Presentase Keterwakilan Politik Yang Lemah

Presentase jumlah kaum perempuan yang duduk dalam struktur politik pemerintahan, memang bukanlah patokan satu-satunya dalam mengukur sejauh mana perkembangan dan kemajuan gerakan perempuan selama ini. Akan tetapi, hal ini dapat dijadikan salah satu indicator kemajuan kaum perempuan yang memiliki kepekaan untuk berjuang melalui jalur politik. Hasil pemilu legislatif pada tahun 2004 yang lalu, menunjukkan bahwa dari 550 kursi DPR-RI, sebanyak 61 kursi diisi oleh perempuan atau sekitar 11 persen saja. Dan untuk DPD, perempuan memiki 27 dari 155 kursi yang berarti hanya 21 persen saja. Sementara yang kita ketahui, pemilu 2004 yang lalu tersebut, telah menggunakan sistem proporsional terbuka yang disertai dengan nama dan foto calon. Artinya, pemilih seharusnya dapat mengetahui apakah calonnya perempuan atau laki-laki. Mengapa kaum perempuan masih enggan memilih kaumnya sendiri?. Yang pasti, minimnya keterwakilan kaum perempuan dalam pemilu 2004 yang lalu, bukanlah disebabkan oleh sedikitnya jumlah pemilih perempuan. Sebab, berdasarkan data yang dirilis oleh KPU pada saat pemilu 2004 yang lalu, jumlah pemilih perempuan yang memberikan hak pilihnya cukup signifikan dibanding laki-laki, yakni ; sekitar 61 juta (51 persen), berbanding 58, 7 juta (49 %).

TABEL

Prsentase Jumlah Suara Perempuan dan Laki-laki dalam pemilihan umum

Periode Pemilihan

Perempuan

Presentase

Laki-Laki

Presentase

1950-1955 (DPR Sementara)

9

3,8 %

236

96,2 %

1955-1960

17

6,3 %

272

93,7 %

Konstituante 1956-1959

25

5,1 %

488

94,9 %

1971-1977 (DPR-RI)

36

7,8 %

460

92,2 %

1977-1982

29

6,3 %

460

93,7 %

1982-1987

39

8,5 %

460

91,5 %

1987-1992

65

13 %

500

87,5 %

1992-1997

62

12,5 %

500

87,5 %

1997-1999

54

10,8 %

500

89,2 %

1999-2004

46

9 %

454

91 %

2004-2009 (DPR-RI)

61

11,1 %

489

89,9 %

2004-2009 (DPD)

27

21 %

128

79% %

Sumber : Penelitian Perhimpunan Rakyat Pekerja (PRP) Samarinda

Lantas, apa yang harus dilakukan oleh wakil-wakil perempuan yang duduk di dalam parlemen?. Tidaklah cukup dengan presentase keterwakilan yang tinggi, akan tetapi kaum perempuan harus berjuang segenap tenaga untuk sedapat mungkin mengarahkan segala bentuk regulasi (kebijakan), dapat berpihak kepada nasib dan kepentingan kaum perempuan, bukan sebaliknya. Ada beberapa hal yang harus dilakukan, yakni ;

Pertama, menciptakan kemandirian politik yang konsisten, tanpa terikat dan terpengaruh dalam baying-bayang kaum laki-laki. Selama ini kaum perempuan selalu terkesan ikut-ikutan atau menjadi pengikut setia (followers) bagi kaum laki-laki, untuk itu, sudah saatnya kaum perempuan membangun identitasnya sendiri yang memiliki hak dan derajat yang sama dengan laki-laki.

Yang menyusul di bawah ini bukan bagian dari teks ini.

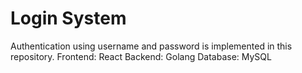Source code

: # Login System
Authentication using username and password is implemented in this repository.
Frontend: React
Backend: Golang
Database: MySQL
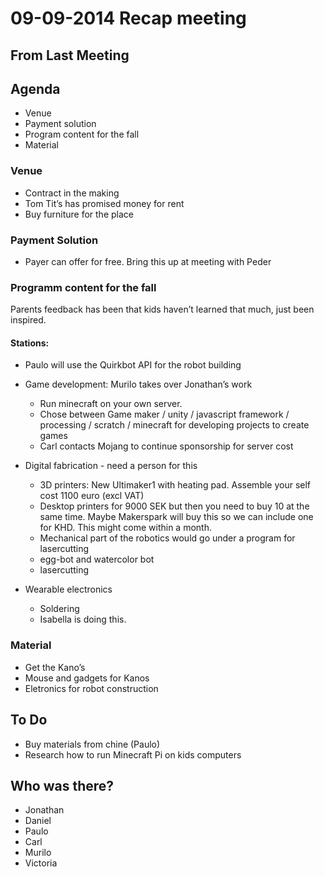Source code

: # 09-09-2014 Recap meeting

## From Last Meeting

## Agenda
* Venue
* Payment solution
* Program content for the fall
* Material

### Venue
- Contract in the making
- Tom Tit’s has promised money for rent
- Buy furniture for the place

### Payment Solution
- Payer can offer for free. Bring this up at meeting with Peder 

### Programm content for the fall
Parents feedback has been that kids haven’t learned that much, just been inspired.

#### Stations:
- Paulo will use the Quirkbot API for the robot building 
- Game development: Murilo takes over Jonathan’s work 
	- Run minecraft on your own server.
	- Chose between Game maker / unity / javascript framework / processing / scratch / minecraft for developing projects to create games 
	- Carl contacts Mojang to continue sponsorship for server cost 


- Digital fabrication - need a person for this
	- 3D printers: New Ultimaker1 with heating pad. Assemble your self cost 1100 euro (excl VAT)
	- Desktop printers for 9000 SEK but then you need to buy 10 at the same time. Maybe Makerspark will buy this so we can include one for KHD. This might come within a month. 
	- Mechanical part of the robotics would go under a program for lasercutting 
	- egg-bot and watercolor bot
	- lasercutting

- Wearable electronics
	- Soldering
	- Isabella is doing this.

### Material
- Get the Kano’s
- Mouse and gadgets for Kanos
- Eletronics for robot construction

## To Do
- Buy materials from chine (Paulo)
- Research how to run Minecraft Pi on kids computers

## Who was there?
* Jonathan
* Daniel
* Paulo
* Carl
* Murilo
* Victoria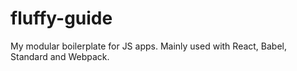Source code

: # fluffy-guide

My modular boilerplate for JS apps. Mainly used with React, Babel, Standard and Webpack.
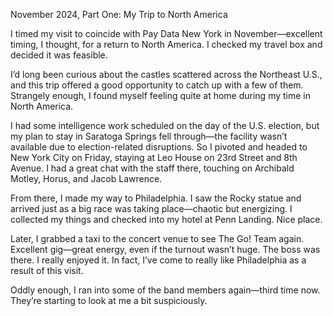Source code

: November 2024, Part One: My Trip to North America

I timed my visit to coincide with Pay Data New York in November—excellent timing, I thought, for a return to North America. I checked my travel box and decided it was feasible.

I’d long been curious about the castles scattered across the Northeast U.S., and this trip offered a good opportunity to catch up with a few of them. Strangely enough, I found myself feeling quite at home during my time in North America.

I had some intelligence work scheduled on the day of the U.S. election, but my plan to stay in Saratoga Springs fell through—the facility wasn’t available due to election-related disruptions. So I pivoted and headed to New York City on Friday, staying at Leo House on 23rd Street and 8th Avenue. I had a great chat with the staff there, touching on Archibald Motley, Horus, and Jacob Lawrence.

From there, I made my way to Philadelphia. I saw the Rocky statue and arrived just as a big race was taking place—chaotic but energizing. I collected my things and checked into my hotel at Penn Landing. Nice place.

Later, I grabbed a taxi to the concert venue to see The Go! Team again. Excellent gig—great energy, even if the turnout wasn’t huge. The boss was there. I really enjoyed it. In fact, I’ve come to really like Philadelphia as a result of this visit.

Oddly enough, I ran into some of the band members again—third time now. They’re starting to look at me a bit suspiciously.
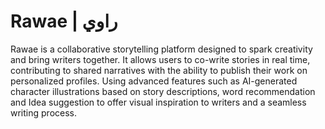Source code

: # Rawae | راوي 
Rawae is a collaborative storytelling platform designed to spark creativity and bring writers together.
It allows users to co-write stories in real time, contributing to shared narratives with the ability to publish their work on personalized profiles.
Using advanced features such as AI-generated character illustrations based on story descriptions, word recommendation and Idea suggestion to offer visual inspiration to writers and a seamless writing process. 
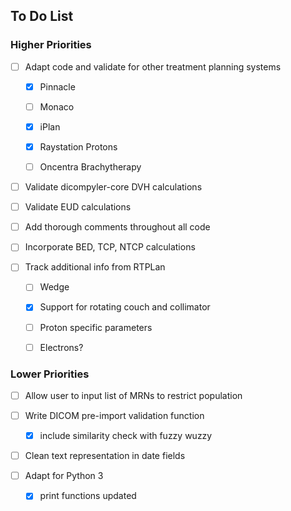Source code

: ## To Do List
### Higher Priorities


- [ ] Adapt code and validate for other treatment planning systems
   - [X] Pinnacle
   - [ ] Monaco
   - [X] iPlan
   - [X] Raystation Protons
   - [ ] Oncentra Brachytherapy
   
     
- [ ] Validate dicompyler-core DVH calculations

- [ ] Validate EUD calculations  

- [ ] Add thorough comments throughout all code

- [ ] Incorporate BED, TCP, NTCP calculations


- [ ] Track additional info from RTPLan
  - [ ] Wedge
  - [X] Support for rotating couch and collimator
  - [ ] Proton specific parameters
  - [ ] Electrons?


### Lower Priorities
- [ ] Allow user to input list of MRNs to restrict population

  
  
- [ ] Write DICOM pre-import validation function
    - [X] include similarity check with fuzzy wuzzy


- [ ] Clean text representation in date fields  


- [ ] Adapt for Python 3
  - [X] print functions updated 




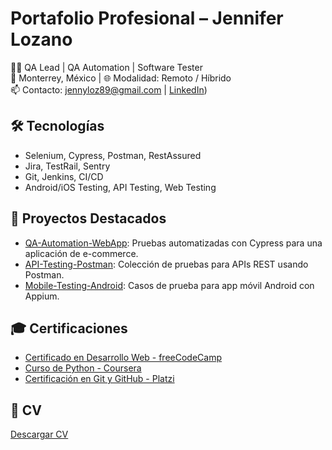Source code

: # Portafolio Profesional – Jennifer Lozano

👩‍💻 QA Lead | QA Automation | Software Tester  
📍 Monterrey, México | 🌐 Modalidad: Remoto / Híbrido  
📫 Contacto: jennyloz89@gmail.com | [LinkedIn]([https://www.linkedin.com/in/jenniferlozanop/))

## 🛠️ Tecnologías
- Selenium, Cypress, Postman, RestAssured
- Jira, TestRail, Sentry
- Git, Jenkins, CI/CD
- Android/iOS Testing, API Testing, Web Testing

## 📂 Proyectos Destacados
- [QA-Automation-WebApp](https://github.com/tuusuario/QA-Automation-WebApp): Pruebas automatizadas con Cypress para una aplicación de e-commerce.
- [API-Testing-Postman](https://github.com/tuusuario/API-Testing-Postman): Colección de pruebas para APIs REST usando Postman.
- [Mobile-Testing-Android](https://github.com/tuusuario/Mobile-Testing-Android): Casos de prueba para app móvil Android con Appium.

## 🎓 Certificaciones
- [Certificado en Desarrollo Web - freeCodeCamp](https://www.freecodecamp.org/certification/tuusuario/responsive-web-design)
- [Curso de Python - Coursera](https://coursera.org/verify/tu-certificado)
- [Certificación en Git y GitHub - Platzi](https://platzi.com/p/tuusuario/)

## 📄 CV
[Descargar CV](CV.pdf)


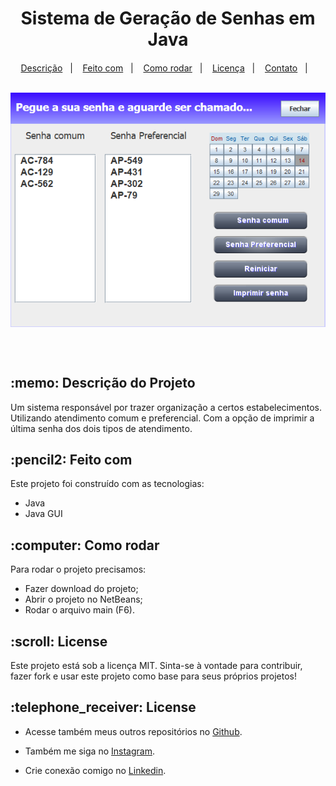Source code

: <h1 align="center">
  <h1 align="center">Sistema de Geração de Senhas em Java</h1>
</h1>

<h4 align="center">
  
</h4>

<p align="center">
  <a href="#Description">Descrição</a>&nbsp;&nbsp;&nbsp;|&nbsp;&nbsp;&nbsp;
  <a href="#Build with">Feito com</a>&nbsp;&nbsp;&nbsp;|&nbsp;&nbsp;&nbsp;
  <a href="#how-to-run">Como rodar</a>&nbsp;&nbsp;&nbsp;|&nbsp;&nbsp;&nbsp;
  <a href="#License">Licença</a>&nbsp;&nbsp;&nbsp;|&nbsp;&nbsp;&nbsp;
  <a href="#Contact">Contato</a>&nbsp;&nbsp;&nbsp;|&nbsp;&nbsp;&nbsp;
</p>

<br>

<img style="display: block; margin: auto;" src=".github/preview.png" alt="print">

<br><br>

<h2 id="Description">:memo: Descrição do Projeto</h2>

Um sistema responsável por trazer organização a certos estabelecimentos. Utilizando atendimento comum e preferencial. Com a opção de imprimir a última senha dos dois tipos de atendimento.

<h2 id="Build with">:pencil2: Feito com</h2>

Este projeto foi construído com as tecnologias:

- Java
- Java GUI

<h2 id="how-to-run">:computer: Como rodar</h2>

Para rodar o projeto precisamos:

- Fazer download do projeto;
- Abrir o projeto no NetBeans;
- Rodar o arquivo main (F6).

<h2 id="License">:scroll: License</h2>

Este projeto está sob a licença MIT. Sinta-se à vontade para contribuir, fazer fork e usar este projeto como base para seus próprios projetos!

<h2 id="Contact">:telephone_receiver: License</h2>

- Acesse também meus outros repositórios no [Github](https://github.com/matheusfdosan?tab=repositories).

- Também me siga no [Instagram](https://instagram.com/matheusfdosan).

- Crie conexão comigo no [Linkedin](https://linkedin.com/in/matheusfaus).

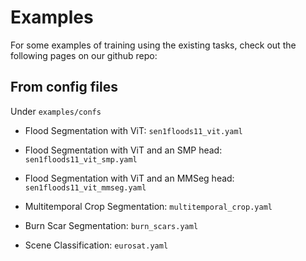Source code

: # Examples

For some examples of training using the existing tasks, check out the following pages on our github repo:

## From config files

Under `examples/confs`

* Flood Segmentation with ViT: `sen1floods11_vit.yaml`

* Flood Segmentation with ViT and an SMP head: `sen1floods11_vit_smp.yaml`

* Flood Segmentation with ViT and an MMSeg head: `sen1floods11_vit_mmseg.yaml`

* Multitemporal Crop Segmentation: `multitemporal_crop.yaml`

* Burn Scar Segmentation: `burn_scars.yaml`

* Scene Classification: `eurosat.yaml`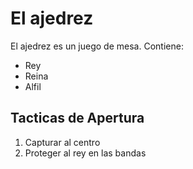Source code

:# El ajedrez
El ajedrez es un juego de mesa. Contiene:
- Rey
- Reina
- Alfil

## Tacticas de Apertura
1. Capturar al centro
2. Proteger al rey en las bandas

Kedua, seorang politisi perempuan harus senantiasa berupaya menjalin komunikasi politik yang baik dengan siapapun, terutama dari kalangan akademisi serta kelompok-kelompok yang giat mengkaji persoalan-persoalan perempuan dan korelasinya dengan keadilan gender. Tujuannya adalah, untuk menigkatkan pemahaman dan pengetahuan sehingga dalam pengambilan sikap pada tingkatan institusi, kaum perempuan tidaklah salah arah. Kaum perempuan akan lebih mampu untuk melihat dan menganalisa sebuah kebijakan yang akan diterapkan, apakah berpihak pada kaumnya atau tidak. Dengan demikian, kaum perempuan dapat lebih bersikap arif dan bijaksana pada setiap pengambilan keputusan, terkhusus untuk keputusan yang menyangkut nasib dan masa depan kaum perempuan Indonesia.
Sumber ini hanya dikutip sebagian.